**SET EXERCISE**. Write out every line of the dataset rows below as a numbered list, skipping any blank lines.

**Dataset rows**.
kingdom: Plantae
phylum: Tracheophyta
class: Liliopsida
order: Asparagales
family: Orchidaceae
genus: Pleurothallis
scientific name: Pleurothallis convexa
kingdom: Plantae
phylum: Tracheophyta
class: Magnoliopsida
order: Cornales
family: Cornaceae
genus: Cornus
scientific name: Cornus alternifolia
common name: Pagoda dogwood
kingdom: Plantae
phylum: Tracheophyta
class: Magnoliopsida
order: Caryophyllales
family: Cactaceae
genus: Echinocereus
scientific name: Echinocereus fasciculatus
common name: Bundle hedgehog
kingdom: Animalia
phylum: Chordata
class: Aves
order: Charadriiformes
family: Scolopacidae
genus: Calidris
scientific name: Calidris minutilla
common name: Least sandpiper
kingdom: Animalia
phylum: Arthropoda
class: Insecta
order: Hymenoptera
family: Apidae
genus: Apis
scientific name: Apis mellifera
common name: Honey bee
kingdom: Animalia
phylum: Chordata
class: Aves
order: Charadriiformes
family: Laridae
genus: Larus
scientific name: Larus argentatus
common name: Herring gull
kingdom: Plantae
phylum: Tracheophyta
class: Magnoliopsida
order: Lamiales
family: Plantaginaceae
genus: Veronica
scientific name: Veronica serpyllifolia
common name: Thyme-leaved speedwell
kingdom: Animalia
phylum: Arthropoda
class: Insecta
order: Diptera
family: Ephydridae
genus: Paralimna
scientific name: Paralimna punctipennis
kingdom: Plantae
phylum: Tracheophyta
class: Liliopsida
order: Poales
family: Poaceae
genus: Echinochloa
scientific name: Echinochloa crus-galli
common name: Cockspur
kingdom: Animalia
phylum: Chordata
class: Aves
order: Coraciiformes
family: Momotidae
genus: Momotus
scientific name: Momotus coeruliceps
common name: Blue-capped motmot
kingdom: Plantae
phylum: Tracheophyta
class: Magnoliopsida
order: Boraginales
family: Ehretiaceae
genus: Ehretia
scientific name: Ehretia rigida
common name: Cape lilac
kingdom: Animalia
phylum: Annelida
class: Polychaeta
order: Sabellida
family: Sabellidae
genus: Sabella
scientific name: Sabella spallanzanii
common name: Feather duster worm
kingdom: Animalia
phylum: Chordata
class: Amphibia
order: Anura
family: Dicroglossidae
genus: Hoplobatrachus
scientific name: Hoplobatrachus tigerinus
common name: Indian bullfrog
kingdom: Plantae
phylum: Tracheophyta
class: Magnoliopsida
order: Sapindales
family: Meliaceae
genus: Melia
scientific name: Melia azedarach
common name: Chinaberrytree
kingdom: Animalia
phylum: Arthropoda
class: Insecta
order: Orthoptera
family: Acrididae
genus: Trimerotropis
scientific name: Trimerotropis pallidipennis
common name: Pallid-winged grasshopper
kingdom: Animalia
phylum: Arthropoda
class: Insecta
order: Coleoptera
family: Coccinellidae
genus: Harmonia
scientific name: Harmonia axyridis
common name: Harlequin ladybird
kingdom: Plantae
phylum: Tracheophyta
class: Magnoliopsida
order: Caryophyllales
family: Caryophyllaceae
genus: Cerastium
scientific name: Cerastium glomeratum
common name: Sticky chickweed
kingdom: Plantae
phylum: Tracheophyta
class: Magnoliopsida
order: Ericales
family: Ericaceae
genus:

**FINISHED EXERCISE**.
1. kingdom: Plantae
2. phylum: Tracheophyta
3. class: Liliopsida
4. order: Asparagales
5. family: Orchidaceae
6. genus: Pleurothallis
7. scientific name: Pleurothallis convexa
8. kingdom: Plantae
9. phylum: Tracheophyta
10. class: Magnoliopsida
11. order: Cornales
12. family: Cornaceae
13. genus: Cornus
14. scientific name: Cornus alternifolia
15. common name: Pagoda dogwood
16. kingdom: Plantae
17. phylum: Tracheophyta
18. class: Magnoliopsida
19. order: Caryophyllales
20. family: Cactaceae
21. genus: Echinocereus
22. scientific name: Echinocereus fasciculatus
23. common name: Bundle hedgehog
24. kingdom: Animalia
25. phylum: Chordata
26. class: Aves
27. order: Charadriiformes
28. family: Scolopacidae
29. genus: Calidris
30. scientific name: Calidris minutilla
31. common name: Least sandpiper
32. kingdom: Animalia
33. phylum: Arthropoda
34. class: Insecta
35. order: Hymenoptera
36. family: Apidae
37. genus: Apis
38. scientific name: Apis mellifera
39. common name: Honey bee
40. kingdom: Animalia
41. phylum: Chordata
42. class: Aves
43. order: Charadriiformes
44. family: Laridae
45. genus: Larus
46. scientific name: Larus argentatus
47. common name: Herring gull
48. kingdom: Plantae
49. phylum: Tracheophyta
50. class: Magnoliopsida
51. order: Lamiales
52. family: Plantaginaceae
53. genus: Veronica
54. scientific name: Veronica serpyllifolia
55. common name: Thyme-leaved speedwell
56. kingdom: Animalia
57. phylum: Arthropoda
58. class: Insecta
59. order: Diptera
60. family: Ephydridae
61. genus: Paralimna
62. scientific name: Paralimna punctipennis
63. kingdom: Plantae
64. phylum: Tracheophyta
65. class: Liliopsida
66. order: Poales
67. family: Poaceae
68. genus: Echinochloa
69. scientific name: Echinochloa crus-galli
70. common name: Cockspur
71. kingdom: Animalia
72. phylum: Chordata
73. class: Aves
74. order: Coraciiformes
75. family: Momotidae
76. genus: Momotus
77. scientific name: Momotus coeruliceps
78. common name: Blue-capped motmot
79. kingdom: Plantae
80. phylum: Tracheophyta
81. class: Magnoliopsida
82. order: Boraginales
83. family: Ehretiaceae
84. genus: Ehretia
85. scientific name: Ehretia rigida
86. common name: Cape lilac
87. kingdom: Animalia
88. phylum: Annelida
89. class: Polychaeta
90. order: Sabellida
91. family: Sabellidae
92. genus: Sabella
93. scientific name: Sabella spallanzanii
94. common name: Feather duster worm
95. kingdom: Animalia
96. phylum: Chordata
97. class: Amphibia
98. order: Anura
99. family: Dicroglossidae
100. genus: Hoplobatrachus
101. scientific name: Hoplobatrachus tigerinus
102. common name: Indian bullfrog
103. kingdom: Plantae
104. phylum: Tracheophyta
105. class: Magnoliopsida
106. order: Sapindales
107. family: Meliaceae
108. genus: Melia
109. scientific name: Melia azedarach
110. common name: Chinaberrytree
111. kingdom: Animalia
112. phylum: Arthropoda
113. class: Insecta
114. order: Orthoptera
115. family: Acrididae
116. genus: Trimerotropis
117. scientific name: Trimerotropis pallidipennis
118. common name: Pallid-winged grasshopper
119. kingdom: Animalia
120. phylum: Arthropoda
121. class: Insecta
122. order: Coleoptera
123. family: Coccinellidae
124. genus: Harmonia
125. scientific name: Harmonia axyridis
126. common name: Harlequin ladybird
127. kingdom: Plantae
128. phylum: Tracheophyta
129. class: Magnoliopsida
130. order: Caryophyllales
131. family: Caryophyllaceae
132. genus: Cerastium
133. scientific name: Cerastium glomeratum
134. common name: Sticky chickweed
135. kingdom: Plantae
136. phylum: Tracheophyta
137. class: Magnoliopsida
138. order: Ericales
139. family: Ericaceae
140. genus:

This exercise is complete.